Defending the Defense

Offense may be sexy, but defense wins championships.  The Big Ten has two teams cracking the top 10 in total defense, with Penn State at No. 6 and Ohio State sitting in the eighth spot.  On top of this, both the Buckeyes and Nittany Lions are balanced, cracking the top 15 in both pass and rush defense.

Bowling You Over

Think that Big Ten leader Penn State would roll over and die in a major bowl game?  Think again.  Keeping focus throughout the season (and into the postseason) takes discipline and veteran leadership.  Penn State has both—ranked second in the nation in total penalty yards per game (26.4).

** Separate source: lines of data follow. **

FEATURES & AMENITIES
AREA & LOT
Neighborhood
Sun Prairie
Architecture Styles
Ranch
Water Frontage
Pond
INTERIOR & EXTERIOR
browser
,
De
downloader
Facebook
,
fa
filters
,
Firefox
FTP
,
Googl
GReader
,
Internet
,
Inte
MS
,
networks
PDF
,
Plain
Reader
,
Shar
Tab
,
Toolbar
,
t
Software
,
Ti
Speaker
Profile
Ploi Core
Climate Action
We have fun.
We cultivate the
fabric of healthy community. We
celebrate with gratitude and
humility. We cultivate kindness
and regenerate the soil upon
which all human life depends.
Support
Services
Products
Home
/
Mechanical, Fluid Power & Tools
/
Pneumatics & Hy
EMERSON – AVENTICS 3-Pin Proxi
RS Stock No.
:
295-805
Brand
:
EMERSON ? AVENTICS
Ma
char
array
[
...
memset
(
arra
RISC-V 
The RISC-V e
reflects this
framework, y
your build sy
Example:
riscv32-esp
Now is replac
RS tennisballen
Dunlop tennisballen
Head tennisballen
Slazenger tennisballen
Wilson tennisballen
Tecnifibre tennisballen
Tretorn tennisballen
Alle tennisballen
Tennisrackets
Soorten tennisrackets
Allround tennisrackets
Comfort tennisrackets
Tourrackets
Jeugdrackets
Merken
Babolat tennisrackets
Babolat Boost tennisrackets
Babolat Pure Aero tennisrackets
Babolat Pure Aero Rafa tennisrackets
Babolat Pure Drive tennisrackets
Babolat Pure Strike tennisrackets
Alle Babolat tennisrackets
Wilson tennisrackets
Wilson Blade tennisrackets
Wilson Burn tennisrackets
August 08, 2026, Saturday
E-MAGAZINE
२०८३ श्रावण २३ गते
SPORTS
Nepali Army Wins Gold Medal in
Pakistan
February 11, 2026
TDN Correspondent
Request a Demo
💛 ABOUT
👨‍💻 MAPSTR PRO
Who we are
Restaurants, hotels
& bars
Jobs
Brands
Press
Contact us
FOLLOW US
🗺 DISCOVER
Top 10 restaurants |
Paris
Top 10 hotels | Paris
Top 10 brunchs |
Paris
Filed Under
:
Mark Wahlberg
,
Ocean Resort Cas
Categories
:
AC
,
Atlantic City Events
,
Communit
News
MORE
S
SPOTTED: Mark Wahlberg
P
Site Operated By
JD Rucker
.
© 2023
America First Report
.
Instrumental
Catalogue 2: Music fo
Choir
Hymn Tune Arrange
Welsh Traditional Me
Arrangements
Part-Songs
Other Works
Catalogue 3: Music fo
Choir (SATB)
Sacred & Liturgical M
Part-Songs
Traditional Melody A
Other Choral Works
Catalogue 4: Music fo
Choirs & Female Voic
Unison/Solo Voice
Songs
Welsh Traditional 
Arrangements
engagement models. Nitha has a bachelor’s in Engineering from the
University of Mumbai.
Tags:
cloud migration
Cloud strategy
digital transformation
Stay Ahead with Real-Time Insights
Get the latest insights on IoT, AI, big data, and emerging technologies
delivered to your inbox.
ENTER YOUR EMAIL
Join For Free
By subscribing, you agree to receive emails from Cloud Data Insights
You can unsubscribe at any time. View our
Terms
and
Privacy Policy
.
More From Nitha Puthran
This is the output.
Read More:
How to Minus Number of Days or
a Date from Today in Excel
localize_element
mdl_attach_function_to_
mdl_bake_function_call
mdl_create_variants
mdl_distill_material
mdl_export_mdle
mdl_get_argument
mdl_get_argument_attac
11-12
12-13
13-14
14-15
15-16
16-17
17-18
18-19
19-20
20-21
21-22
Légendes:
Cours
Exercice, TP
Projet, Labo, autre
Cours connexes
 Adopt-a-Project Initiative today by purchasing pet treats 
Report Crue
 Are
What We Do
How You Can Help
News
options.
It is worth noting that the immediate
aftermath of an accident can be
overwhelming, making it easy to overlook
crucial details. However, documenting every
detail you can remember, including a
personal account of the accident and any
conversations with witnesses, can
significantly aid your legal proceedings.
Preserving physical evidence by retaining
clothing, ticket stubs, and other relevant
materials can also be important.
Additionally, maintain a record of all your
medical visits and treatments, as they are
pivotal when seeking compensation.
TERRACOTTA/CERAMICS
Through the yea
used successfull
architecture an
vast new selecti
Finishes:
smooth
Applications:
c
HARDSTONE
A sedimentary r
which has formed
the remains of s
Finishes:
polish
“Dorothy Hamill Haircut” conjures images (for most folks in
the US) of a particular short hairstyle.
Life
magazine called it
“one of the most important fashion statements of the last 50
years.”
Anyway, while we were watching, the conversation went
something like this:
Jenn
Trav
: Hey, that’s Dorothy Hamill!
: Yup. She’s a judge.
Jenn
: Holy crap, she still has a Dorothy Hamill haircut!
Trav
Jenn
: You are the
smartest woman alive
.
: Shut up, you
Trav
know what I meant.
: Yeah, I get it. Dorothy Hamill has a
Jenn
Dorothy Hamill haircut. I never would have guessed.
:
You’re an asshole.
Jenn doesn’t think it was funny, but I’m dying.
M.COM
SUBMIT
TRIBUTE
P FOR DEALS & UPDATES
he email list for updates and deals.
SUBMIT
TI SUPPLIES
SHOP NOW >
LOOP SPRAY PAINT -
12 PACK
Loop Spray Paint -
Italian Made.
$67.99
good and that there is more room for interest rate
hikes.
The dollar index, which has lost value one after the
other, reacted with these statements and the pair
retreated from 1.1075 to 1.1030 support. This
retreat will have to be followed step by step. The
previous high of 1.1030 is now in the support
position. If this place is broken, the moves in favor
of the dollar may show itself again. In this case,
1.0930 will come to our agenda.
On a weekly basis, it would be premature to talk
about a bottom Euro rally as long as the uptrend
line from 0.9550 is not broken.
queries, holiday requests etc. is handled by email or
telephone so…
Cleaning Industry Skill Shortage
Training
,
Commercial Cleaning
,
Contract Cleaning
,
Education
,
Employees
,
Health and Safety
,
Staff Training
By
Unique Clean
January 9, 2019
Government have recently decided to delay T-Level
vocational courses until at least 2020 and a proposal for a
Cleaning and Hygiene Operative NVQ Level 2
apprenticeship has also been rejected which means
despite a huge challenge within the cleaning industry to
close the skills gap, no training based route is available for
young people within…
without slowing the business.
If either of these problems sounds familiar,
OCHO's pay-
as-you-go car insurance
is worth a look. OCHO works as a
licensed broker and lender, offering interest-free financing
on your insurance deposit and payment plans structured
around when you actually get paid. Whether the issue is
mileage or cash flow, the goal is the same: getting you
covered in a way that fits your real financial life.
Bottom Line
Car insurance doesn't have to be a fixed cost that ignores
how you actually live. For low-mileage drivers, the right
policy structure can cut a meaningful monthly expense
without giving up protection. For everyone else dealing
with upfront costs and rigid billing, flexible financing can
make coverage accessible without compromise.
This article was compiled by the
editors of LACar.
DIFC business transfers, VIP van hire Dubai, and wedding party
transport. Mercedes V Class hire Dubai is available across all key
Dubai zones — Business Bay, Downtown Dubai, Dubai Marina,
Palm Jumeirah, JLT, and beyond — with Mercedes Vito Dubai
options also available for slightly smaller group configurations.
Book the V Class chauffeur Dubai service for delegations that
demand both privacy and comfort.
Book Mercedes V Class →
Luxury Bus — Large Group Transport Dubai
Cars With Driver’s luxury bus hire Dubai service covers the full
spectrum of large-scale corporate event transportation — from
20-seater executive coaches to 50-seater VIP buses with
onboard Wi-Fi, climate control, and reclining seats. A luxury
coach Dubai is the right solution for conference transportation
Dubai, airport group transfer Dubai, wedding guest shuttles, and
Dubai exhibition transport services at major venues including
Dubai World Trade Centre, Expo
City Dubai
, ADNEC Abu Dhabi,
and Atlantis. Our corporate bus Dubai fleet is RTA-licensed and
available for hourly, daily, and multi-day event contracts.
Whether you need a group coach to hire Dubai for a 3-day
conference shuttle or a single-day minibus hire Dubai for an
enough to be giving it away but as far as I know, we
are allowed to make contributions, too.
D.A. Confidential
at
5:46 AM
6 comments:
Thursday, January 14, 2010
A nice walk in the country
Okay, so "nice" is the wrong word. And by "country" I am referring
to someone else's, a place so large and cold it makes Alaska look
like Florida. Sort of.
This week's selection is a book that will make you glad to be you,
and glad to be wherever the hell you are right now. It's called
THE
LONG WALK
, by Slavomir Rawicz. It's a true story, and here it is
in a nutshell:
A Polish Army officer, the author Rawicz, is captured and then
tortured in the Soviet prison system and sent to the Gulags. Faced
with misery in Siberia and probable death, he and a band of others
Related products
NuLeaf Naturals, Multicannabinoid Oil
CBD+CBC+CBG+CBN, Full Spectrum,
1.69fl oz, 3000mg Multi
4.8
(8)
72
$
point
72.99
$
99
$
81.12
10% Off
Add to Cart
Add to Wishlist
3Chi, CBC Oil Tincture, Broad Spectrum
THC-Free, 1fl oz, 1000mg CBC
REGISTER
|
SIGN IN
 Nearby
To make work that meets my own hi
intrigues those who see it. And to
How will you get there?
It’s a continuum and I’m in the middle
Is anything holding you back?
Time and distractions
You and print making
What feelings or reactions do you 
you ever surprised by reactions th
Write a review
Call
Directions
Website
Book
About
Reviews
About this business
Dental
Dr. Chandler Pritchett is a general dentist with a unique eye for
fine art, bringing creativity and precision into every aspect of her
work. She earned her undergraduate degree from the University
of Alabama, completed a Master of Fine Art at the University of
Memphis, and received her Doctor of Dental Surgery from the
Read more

Combine that with a team packed with veteran leadership on both sides of the ball, and a hall of fame coach that has 23 bowl victories, including three straight against three different conferences (ACC, SEC, and Big 12). 

In Conclusion

While the Big Ten may not quite hold the talent load that the Big 12 or SEC has this season, there’s no reason the voters should punish one team or turn the other cheek on certain players just because a conference’s strongest programs are not producing the way we expect them to.

Don’t like the Nittany Lions?  Go watch that ferocious D on film.  Go catch what they did to an Oregon State team that beat USC.  Go watch how they shut down both Beanie Wells and Terrelle Pryor.

Don’t like Ohio State?  This is still a team with talent and a top 10 team by year’s end. 

Don’t like any of the Big Ten’s talented players?  Go watch Shonn Greene and Javon Ringer bowl over would-be tacklers.

Hey, that Big 12 and SEC Kool-Aid might taste sugary sweet, but the Big Ten has a unique flavor all of its own—and one that’s not as bad as people think.